Make no mistake, however... Despite flaws, many of which probably stem from the autobiographical source, Under the Tuscan Sun
is an absolute charmer of a film. Like the Tuscan countryside itself, every last part and player in this film glows warmly. It's no surprise that this is most true for Diane Lane, whose smile alone surely brought in a lot of the film's audience. I can't help but wonder how she has only just recently received recognition as an actress, as she exhibits more grace and natural ease on screen than many of the established red-carpet actresses of the past decade.
To end the praise for the cast at Lane would be a major oversight. Sandra Oh breezes beyond a couple of San Franciscan clichés to steal most of the scenes she's in, even out from under Diane Lane. Lindsay Duncan is similarly more-than-perfect as Katherine, an airheaded English woman and an obvious doppleganger to Frances.

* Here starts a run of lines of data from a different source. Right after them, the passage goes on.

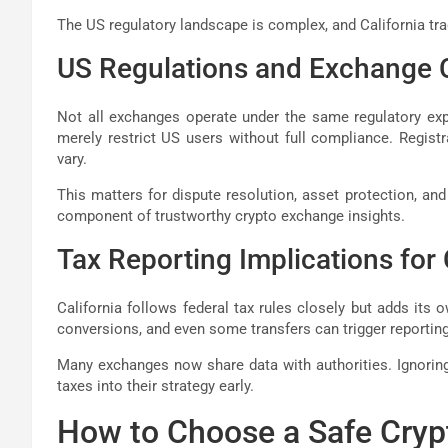
The US regulatory landscape is complex, and California trad
US Regulations and Exchange
Not all exchanges operate under the same regulatory exp
merely restrict US users without full compliance. Regist
vary.
This matters for dispute resolution, asset protection, and
component of trustworthy crypto exchange insights.
Tax Reporting Implications for 
California follows federal tax rules closely but adds its 
conversions, and even some transfers can trigger reporting
Many exchanges now share data with authorities. Ignoring 
taxes into their strategy early.
How to Choose a Safe Cry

The real highlight among the supporting characters, however, is Martini, played by Vincent Riotta. Despite an unfortunate name, Martini is a gallant, soft-spoken Italian who is faithfully married but sincerely cares for Frances. He's the antithesis of the Italian male sterotype, one that all too many Italian males live up to. Much moreso than well-to-do and carefree Katherine, Martini instills the audience with the most faith in Frances, as he proves the right sort of man does, at least, exist, even if he may be unavailable.
Under the Tuscan Sun
is successful as a feel-good movie, and Frances' immaturity might just be natural enough to make her relatable to those in the same life situation. This is a charmer and eye-pleaser for more than just divorcées, however... Most women and some men should find something to enjoy in it. And don't be surprised if you find yourself contemplating a vacation to Tuscany yourself.
All in all, Under the Tuscan Sun
didn't reach its full potential--thinking wishfully, maybe that can be left up to my project--but it should live up to most expectations. A good film for a girls' night out if you can still catch it in theatres; otherwise, a safe choice and worthy rental when it comes to DVD.